As for content, take a detailed survey from your audience, slowly, over the course of weeks or months. Ask questions and collate the answers. Figure out what issues are of most concern to your users, and consider which of them you can solve with a detailed eBook. When you find a need, and can provide the solution, you have an instant audience.
You might discover that a large part of your topic is already covered in your blog posts. Resist the temptation to just copy your blog posts wholesale. Cover the same subjects with the same information, but dig deeper, go into more detail.
How long should it be? Surprisingly, the average length of the eBooks in the #1 spot on various marketplaces is around 2,500 words.
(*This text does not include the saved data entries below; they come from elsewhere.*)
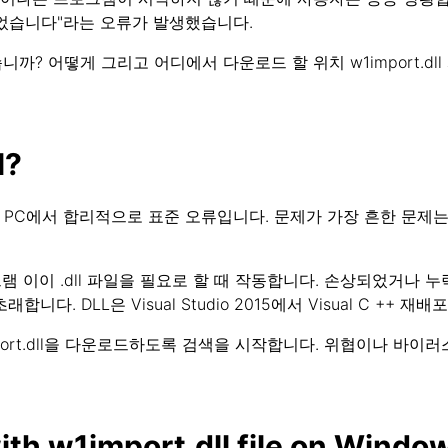
었습니다"라는 오류가 발생했습니다.
? 어떻게 그리고 어디에서 다운로드 할 위치 w1import.dl
l?
dows PC에서 합리적으로 표준 오류입니다. 문제가 가장 흔한 문제는 
로그램 이이 .dll 파일을 필요로 할 때 작동합니다. 손상되었거나 
초래합니다. DLL은 Visual Studio 2015에서 Visual C +
ort.dll을 다운로드하도록 검색을 시작합니다. 위협이나 바이러스
th w1import.dll file on Windo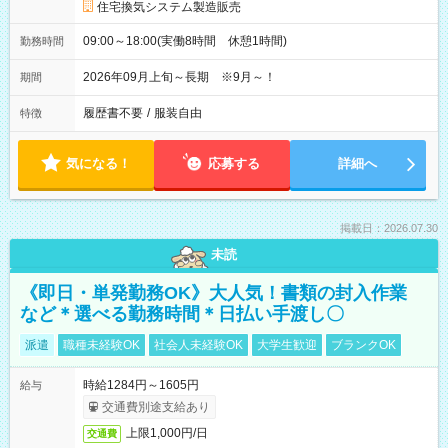
住宅換気システム製造販売
09:00～18:00(実働8時間 休憩1時間)
勤務時間
2026年09月上旬～長期 ※9月～！
期間
履歴書不要
/
服装自由
特徴
気になる！
応募する
詳細へ
掲載日：2026.07.30
未読
《即日・単発勤務OK》大人気！書類の封入作業
など＊選べる勤務時間＊日払い手渡し〇
派遣
職種未経験OK
社会人未経験OK
大学生歓迎
ブランクOK
時給1284円～1605円
給与
交通費別途支給あり
上限1,000円/日
交通費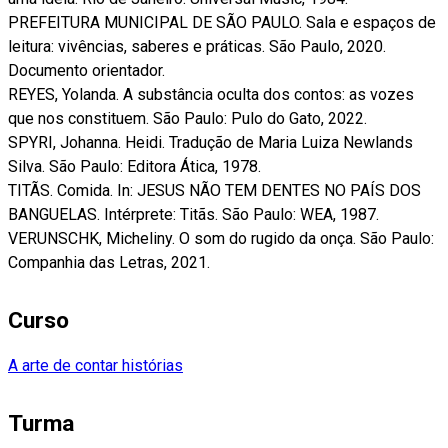
PREFEITURA MUNICIPAL DE SÃO PAULO. Sala e espaços de
leitura: vivências, saberes e práticas. São Paulo, 2020.
Documento orientador.
REYES, Yolanda. A substância oculta dos contos: as vozes
que nos constituem. São Paulo: Pulo do Gato, 2022.
SPYRI, Johanna. Heidi. Tradução de Maria Luiza Newlands
Silva. São Paulo: Editora Ática, 1978.
TITÃS. Comida. In: JESUS NÃO TEM DENTES NO PAÍS DOS
BANGUELAS. Intérprete: Titãs. São Paulo: WEA, 1987.
VERUNSCHK, Micheliny. O som do rugido da onça. São Paulo:
Companhia das Letras, 2021.
Curso
A arte de contar histórias
Turma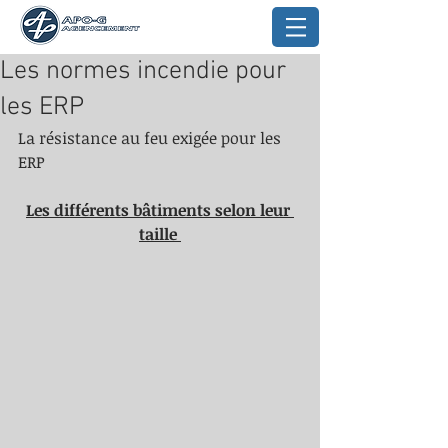
Les normes incendie pour
les ERP
La résistance au feu exigée pour les 
ERP 
Les différents bâtiments selon leur 
taille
There aren’t many eBooks finding great success at under 2,000 words, but going beyond 10,000 is greatly diminishing returns. The caveat to all of this, however, is that different purposes for books require different word counts to cover. You can’t do a series of 10 in-depth case studies in 2,000 words.
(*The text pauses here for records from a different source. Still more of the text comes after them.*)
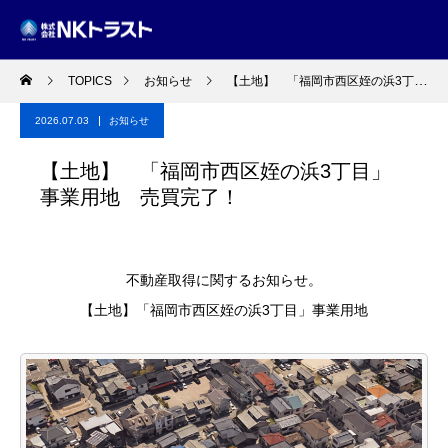
TOPICS
お知らせ
【土地】 「福岡市西区姪の浜3丁目」事業用地 売買完了！
2026.07.03
お知らせ
【土地】 「福岡市西区姪の浜3丁目」
事業用地 売買完了！
不動産取得に関するお知らせ。
【土地】「福岡市西区姪の浜3丁目」事業用地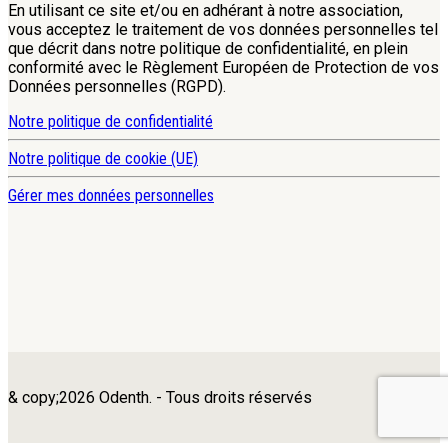
En utilisant ce site et/ou en adhérant à notre association,
vous acceptez le traitement de vos données personnelles tel
que décrit dans notre politique de confidentialité, en plein
conformité avec le Règlement Européen de Protection de vos
Données personnelles (RGPD).
Notre politique de confidentialité
Notre politique de cookie (UE)
Gérer mes données personnelles
& copy;2026 Odenth. - Tous droits réservés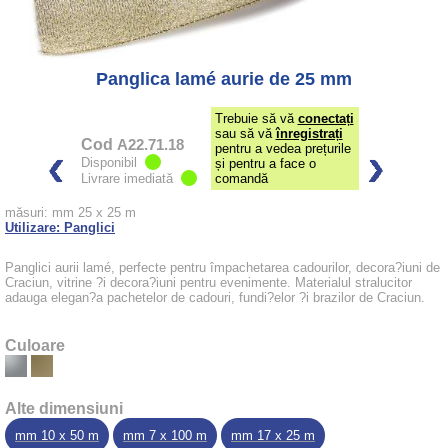
Panglica lamé aurie de 25 mm
Trebuie să vă
conectați
sau să vă
înregistrați
Cod
A22.71.18
pentru a vedea prețurile
Disponibil
și pentru a face o
Livrare imediată
comandă
măsuri: mm 25 x 25 m
Utilizare: Panglici
Panglici aurii lamé, perfecte pentru împachetarea cadourilor, decora?iuni de
Craciun, vitrine ?i decora?iuni pentru evenimente. Materialul stralucitor
adauga elegan?a pachetelor de cadouri, fundi?elor ?i brazilor de Craciun.
Culoare
Alte dimensiuni
mm 10 x 50 m
mm 7 x 100 m
mm 17 x 25 m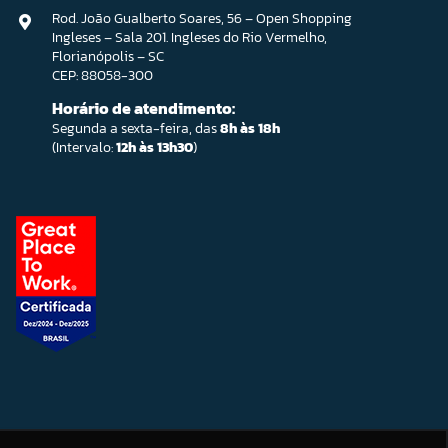
Rod. João Gualberto Soares, 56 – Open Shopping
Ingleses – Sala 201. Ingleses do Rio Vermelho,
Florianópolis – SC
CEP: 88058-300
Horário de atendimento:
Segunda a sexta-feira, das
8h às 18h
(Intervalo:
12h às 13h30
)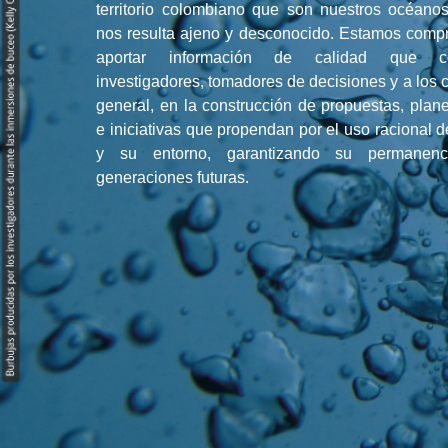
territorio colombiano que son nuestros océanos
nos resulta ajeno y desconocido. Estamos comp
aportar información de calidad que co
investigadores, tomadores de decisiones y a los
general, en la construcción de propuestas, plane
e iniciativas que propendan por el uso racional d
y su entorno, garantizando su permanenc
generaciones futuras.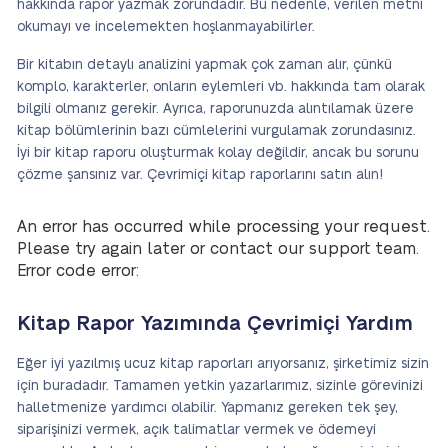
hakkında rapor yazmak zorundadır. Bu nedenle, verilen metni
okumayı ve incelemekten hoşlanmayabilirler.
Bir kitabın detaylı analizini yapmak çok zaman alır, çünkü
komplo, karakterler, onların eylemleri vb. hakkında tam olarak
bilgili olmanız gerekir. Ayrıca, raporunuzda alıntılamak üzere
kitap bölümlerinin bazı cümlelerini vurgulamak zorundasınız.
İyi bir kitap raporu oluşturmak kolay değildir, ancak bu sorunu
çözme şansınız var. Çevrimiçi kitap raporlarını satın alın!
An error has occurred while processing your request.
Please try again later or contact our support team.
Error code error:
Kitap Rapor Yazımında Çevrimiçi Yardım
Eğer iyi yazılmış ucuz kitap raporları arıyorsanız, şirketimiz sizin
için buradadır. Tamamen yetkin yazarlarımız, sizinle görevinizi
halletmenize yardımcı olabilir. Yapmanız gereken tek şey,
siparişinizi vermek, açık talimatlar vermek ve ödemeyi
Don’t forget that your eBook is a marketing channel itself, and needs a nicely optimized call to action, ideally spread throughout the book so it’s not just an easily-ignorable final page.
The eBook Life Cycle
Putting the book out for sale or publication is only the first step of the process. Once it’s out, you can do a few things. For example, you can write detailed white papers about the book and circulate them. You can write a series of blog posts covering aspects of the book in lighter detail, and point to your book where the reader can find more information. You can write a bit of sales copy into a powerpoint and post it on Slideshare. You can convert parts of your eBook into a video series.
Most importantly, you can keep your eBook updated. Ideally, you have chosen a subject that changes from year to year, or evolves as each year goes by. Marketing, SEO, these are good subjects because of how much they change.
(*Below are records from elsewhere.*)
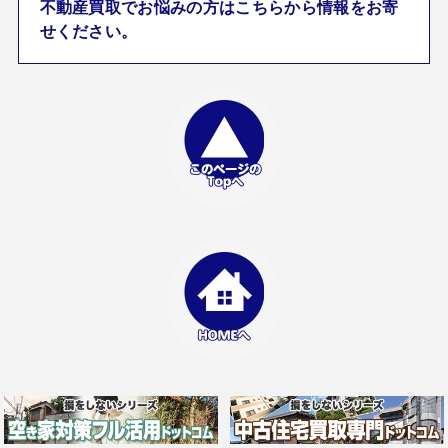
不動産買取でお悩みの方はこちらから情報をお寄
せください。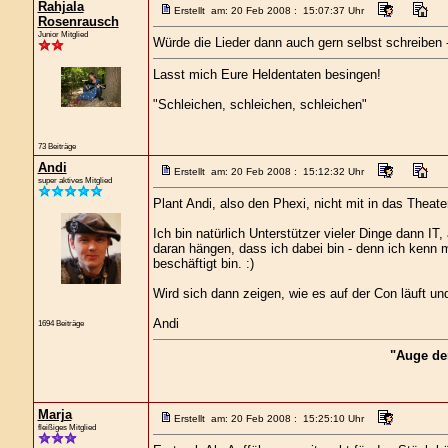
Rahjala
Erstellt am: 20 Feb 2008 : 15:07:37 Uhr
Rosenrausch
Junior Mitglied
Würde die Lieder dann auch gern selbst schreiben - 
Lasst mich Eure Heldentaten besingen!
"Schleichen, schleichen, schleichen"
73 Beiträge
Andi
Erstellt am: 20 Feb 2008 : 15:12:32 Uhr
super aktives Mitglied
Plant Andi, also den Phexi, nicht mit in das Theate
Ich bin natürlich Unterstützer vieler Dinge dann IT,
daran hängen, dass ich dabei bin - denn ich kenn
beschäftigt bin. :)
Wird sich dann zeigen, wie es auf der Con läuft und
Andi
1694 Beiträge
"Auge de
Marja
Erstellt am: 20 Feb 2008 : 15:25:10 Uhr
fleißiges Mitglied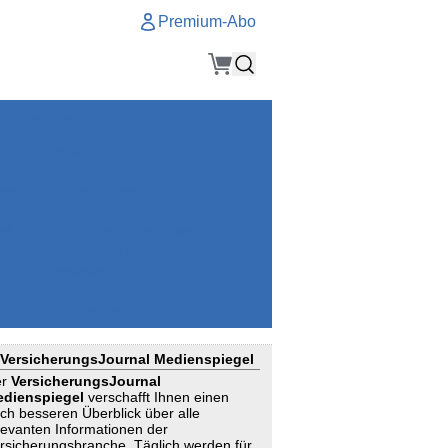
Premium-Abo
Service
Premium-Abo
Kontakt
gen
Häufige Fragen
e
VersicherungsJournal als Startseite
el
Nutzungsrechte erhalten
Mitteilung an die Redaktion
ial
Newsletter
RSS
Suchagenten
VersicherungsJournal Medienspiegel
er
VersicherungsJournal
dienspiegel
verschafft Ihnen einen
ch besseren Überblick über alle
levanten Informationen der
rsicherungsbranche. Täglich werden für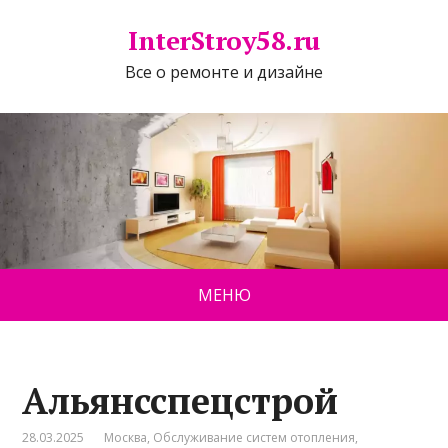
InterStroy58.ru
Все о ремонте и дизайне
МЕНЮ
Альянсспецстрой
28.03.2025
Москва
,
Обслуживание систем отопления
,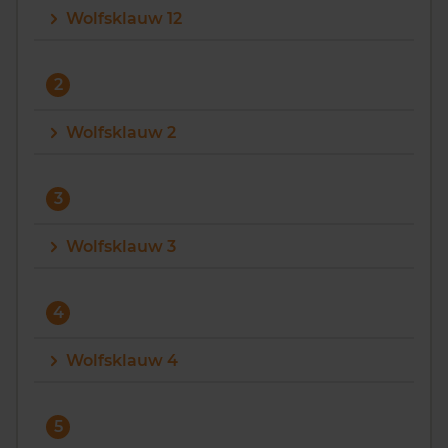
Wolfsklauw 12
Vragen? Neem contact met ons op
088 220 4200
2
Maandag t/m vrijdag - 08:00 -18:00
Wolfsklauw 2
3
Wolfsklauw 3
4
Wolfsklauw 4
5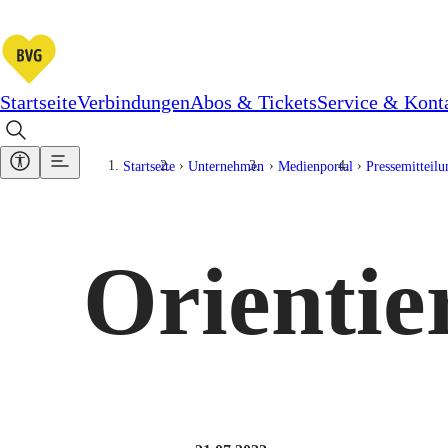
Startseite
Verbindungen
Abos & Tickets
Service & Kont
Startseite
Unternehmen
Medienportal
Pressemitteil
Orientie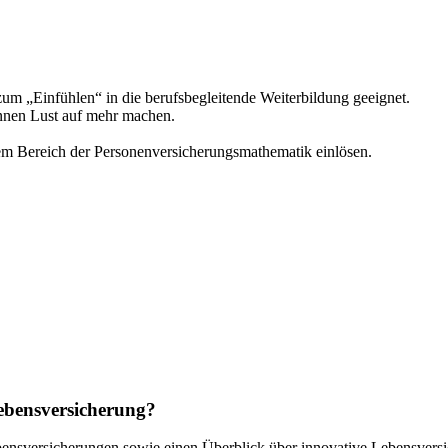
m „Einfühlen“ in die berufsbegleitende Weiterbildung geeignet.
önnen Lust auf mehr machen.
em Bereich der Personenversicherungsmathematik einlösen.
Lebensversicherung?
Lebensversicherungen sowie einen Überblick über innovative Lebensver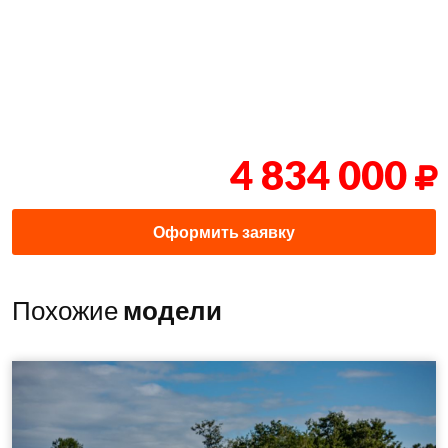
4 834 000
Оформить заявку
Похожие
модели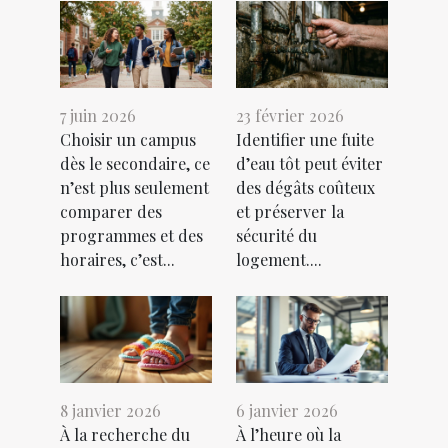
7 juin 2026
23 février 2026
Choisir un campus
Identifier une fuite
dès le secondaire, ce
d’eau tôt peut éviter
n’est plus seulement
des dégâts coûteux
comparer des
et préserver la
programmes et des
sécurité du
horaires, c’est...
logement....
8 janvier 2026
6 janvier 2026
À la recherche du
À l’heure où la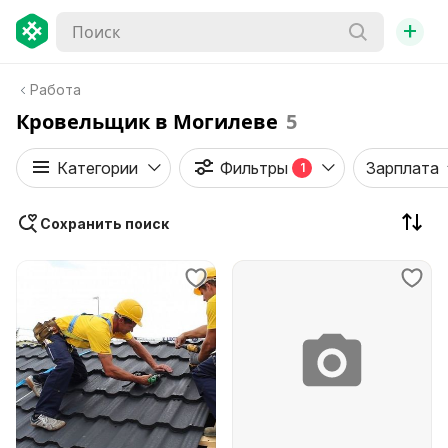
+
Работа
Кровельщик в Могилеве
5
Категории
Фильтры
Зарплата
1
Сохранить поиск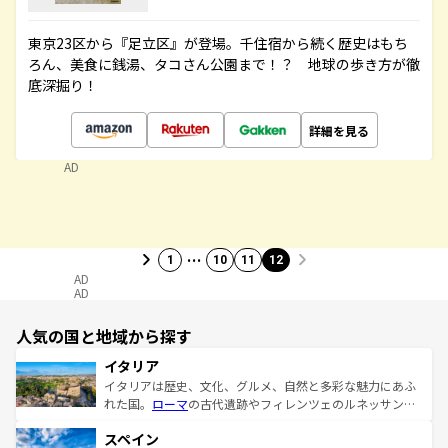
東京23区から『足立区』が登場。千住宿から続く歴史はもち
ろん、美食に銭湯、タコさん公園まで！？ 地球の歩き方が徹
底深掘り！
詳細を見る
AD
…
1
10
11
12
AD
AD
人気の国と地域から探す
イタリア
イタリアは歴史、文化、グルメ、自然と多彩な魅力にあふ
れた国。
ローマ
の古代遺跡やフィレンツェのルネッサンス
美術、ヴェネツィアの運河など、歴史あるスポットはもち
スペイン
ろん、トスカーナの美しい田園風景やアマルフィ海岸の絶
When you have an audience that likes your book and has subscribed to your mailing list to get at it, you can use that same mailing list to promote the next year’s edition of the book. You can even give previous readers an alternative means of converting. After all, you already have their email addresses.
A Note on Pricing
Pricing your eBook, if you’re trying to sell it, is a very tricky proposition. You may have written a long, powerful masterpiece, but that doesn’t mean people will pay $20 for it. Then again, if you have the reputation and the audience to pull it off, you might be able to charge $100 and call it a great value, and people will eat it up.
More likely than not, however, you’re going to have to price low. People don’t buy eBooks as major investments, they buy them as small $2 gambles. If your book sucks, they aren’t out much money so they don’t care. If it’s good, they got a lot of value and they’ll praise the awesome book they found.
Free is the best price, of course, and a free eBook is going to “sell” more copies than ten eBooks of comparable size and subject at any other price range. Smashwords did an interesting study on price points, however, and shows that if you’re selling for money, the ideal price range is actually between $3 and $4. From there, $2-3 is slightly lower, then $.99, then above $4, and so on increasing in expense and decreasing in conversion rate.
Will this apply to your marketing book? Do you even want to sell it, or are you fine getting email addresses? These are questions you will have to think about as you edge up to release.